Posted on:1983-08-30Degree:Ph.DType:Dissertation
University:The Pennsylvania State UniversityCandidate:TAWFIK, MOHAMED SHERIFFull Text:PDF
GTID:1479390017964405Subject:Business Administration
Abstract/Summary:
This study proposes a mathematical modeling approach to determine an optimal international transfer pricing system for multinational firms.;The study shows that the accounting approach to setting those prices provides a wide conceptual range of alternatives with no authoritative standards for imposing a specific price with this range. However, tax authorities have certain requirements on international prices.

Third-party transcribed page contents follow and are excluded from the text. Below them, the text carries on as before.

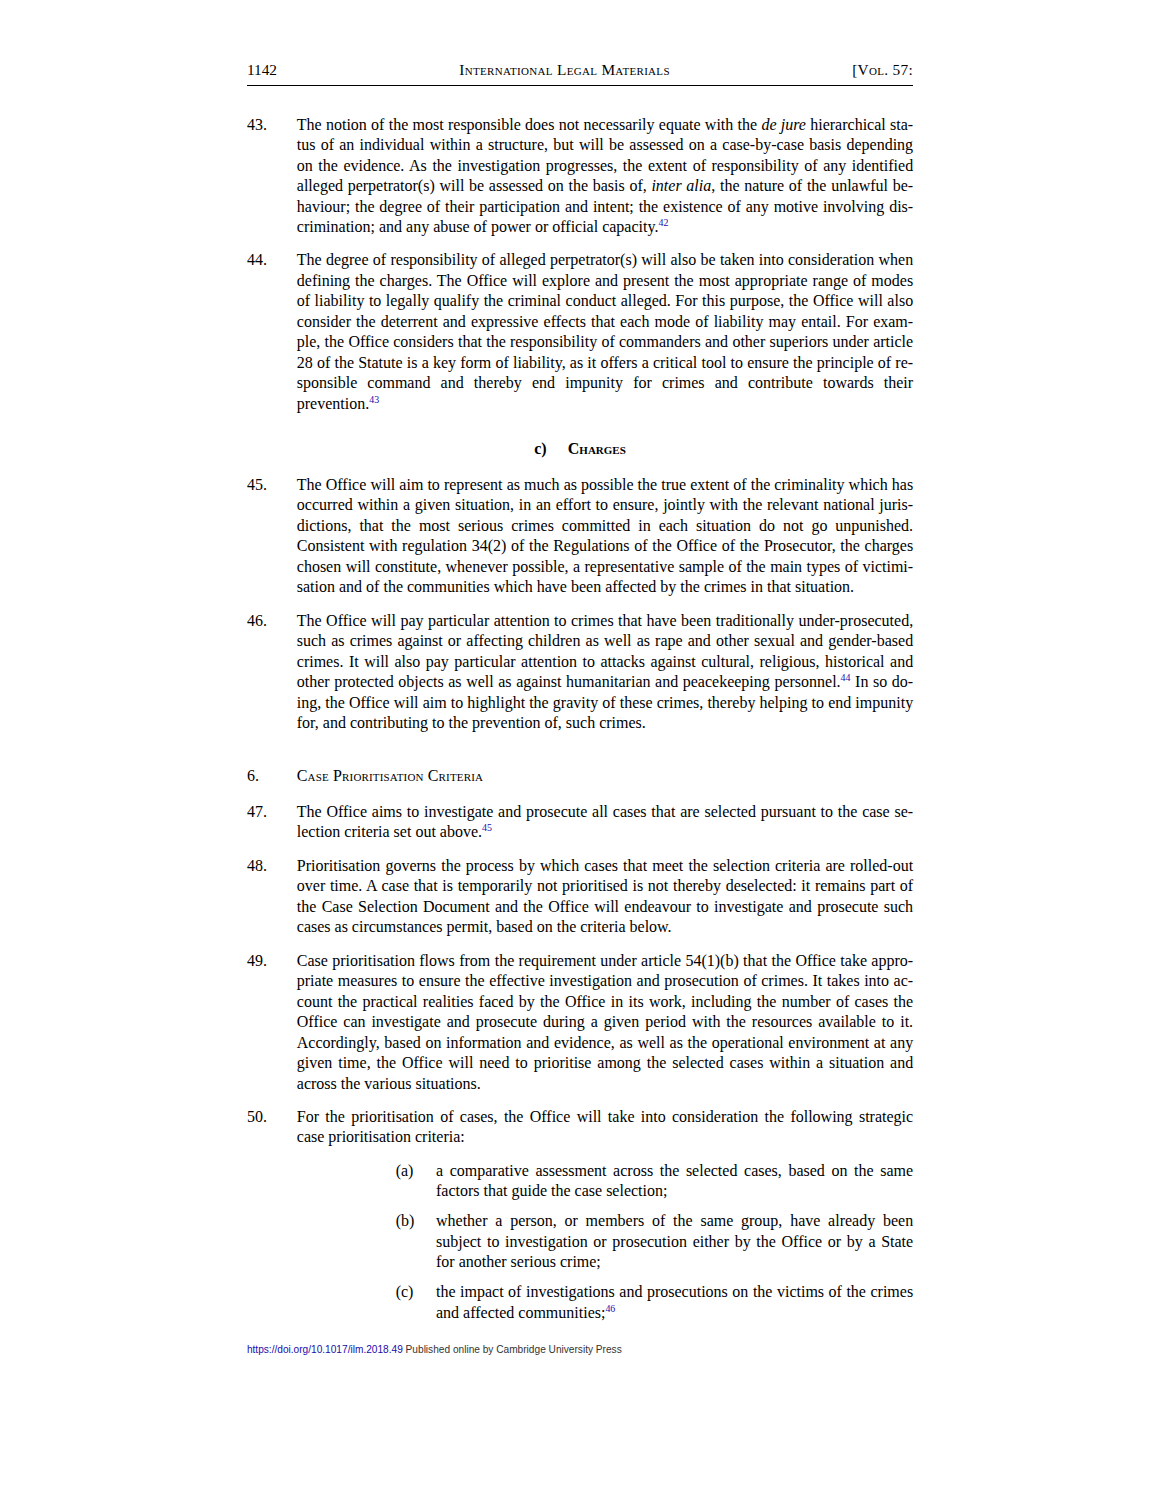1142 International Legal Materials [Vol. 57:
43. The notion of the most responsible does not necessarily equate with the de jure hierarchical status of an individual within a structure, but will be assessed on a case-by-case basis depending on the evidence. As the investigation progresses, the extent of responsibility of any identified alleged perpetrator(s) will be assessed on the basis of, inter alia, the nature of the unlawful behaviour; the degree of their participation and intent; the existence of any motive involving discrimination; and any abuse of power or official capacity.42
44. The degree of responsibility of alleged perpetrator(s) will also be taken into consideration when defining the charges. The Office will explore and present the most appropriate range of modes of liability to legally qualify the criminal conduct alleged. For this purpose, the Office will also consider the deterrent and expressive effects that each mode of liability may entail. For example, the Office considers that the responsibility of commanders and other superiors under article 28 of the Statute is a key form of liability, as it offers a critical tool to ensure the principle of responsible command and thereby end impunity for crimes and contribute towards their prevention.43
c) Charges
45. The Office will aim to represent as much as possible the true extent of the criminality which has occurred within a given situation, in an effort to ensure, jointly with the relevant national jurisdictions, that the most serious crimes committed in each situation do not go unpunished. Consistent with regulation 34(2) of the Regulations of the Office of the Prosecutor, the charges chosen will constitute, whenever possible, a representative sample of the main types of victimisation and of the communities which have been affected by the crimes in that situation.
46. The Office will pay particular attention to crimes that have been traditionally under-prosecuted, such as crimes against or affecting children as well as rape and other sexual and gender-based crimes. It will also pay particular attention to attacks against cultural, religious, historical and other protected objects as well as against humanitarian and peacekeeping personnel.44 In so doing, the Office will aim to highlight the gravity of these crimes, thereby helping to end impunity for, and contributing to the prevention of, such crimes.
6. Case Prioritisation Criteria
47. The Office aims to investigate and prosecute all cases that are selected pursuant to the case selection criteria set out above.45
48. Prioritisation governs the process by which cases that meet the selection criteria are rolled-out over time. A case that is temporarily not prioritised is not thereby deselected: it remains part of the Case Selection Document and the Office will endeavour to investigate and prosecute such cases as circumstances permit, based on the criteria below.
49. Case prioritisation flows from the requirement under article 54(1)(b) that the Office take appropriate measures to ensure the effective investigation and prosecution of crimes. It takes into account the practical realities faced by the Office in its work, including the number of cases the Office can investigate and prosecute during a given period with the resources available to it. Accordingly, based on information and evidence, as well as the operational environment at any given time, the Office will need to prioritise among the selected cases within a situation and across the various situations.
50. For the prioritisation of cases, the Office will take into consideration the following strategic case prioritisation criteria:
(a) a comparative assessment across the selected cases, based on the same factors that guide the case selection;
(b) whether a person, or members of the same group, have already been subject to investigation or prosecution either by the Office or by a State for another serious crime;
(c) the impact of investigations and prosecutions on the victims of the crimes and affected communities;46
https://doi.org/10.1017/ilm.2018.49 Published online by Cambridge University Press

Moreover, multinational firms are generally faced with many opposing objectives and independent interests in determining their worldwide intraaffiliate prices.;The study has proceeded to define major opposing forces and objectives behind the determination of international transfer prices, such as: (1) Accounting measurement rules and standards prevailing in the countries of the multinational firm's operations. (2) Third party forces: income tax and custom authorities, joint ventures and minority interests, the management of nation segments, and national interests of host countries. (3) International management price biasing preferences: defensive, offensive and administrative objectives.;After analyzing those relevant objectives and forces, appropriate functional relationships among the pertinent factors of the pricing system were developed and incorporated in an appropriate multi-objective model based on nonlinear goal programming.;The study emphasizes three major characteristics in dealing with the problem: (1) it has multiple conflicting objectives; (2) international transfer prices cannot be determined in isolation, but must be determined simultaneously with the allocation of resources among the international entity, and (3) the value of an international transfer price is not irrelevant to the entity as a whole, but has numerous impacts on the entity's overall profitability.;The model was solved under alternative priority structures to achieve its multiple conflicting goals. The model solutions were analyzed and associated with both income statements of the trading affiliates and the firm's worldwide profit.;The model final solution provides international management a means by which optimal intraaffiliate prices and their associated unit flows can be determined. It also addresses two issues: (1) how the derived prices are to be considered for accounting and authoritative purposes, and (2) whether or not measurement standards can be imposed on international transfer pricing and what is the role of the model in this respect.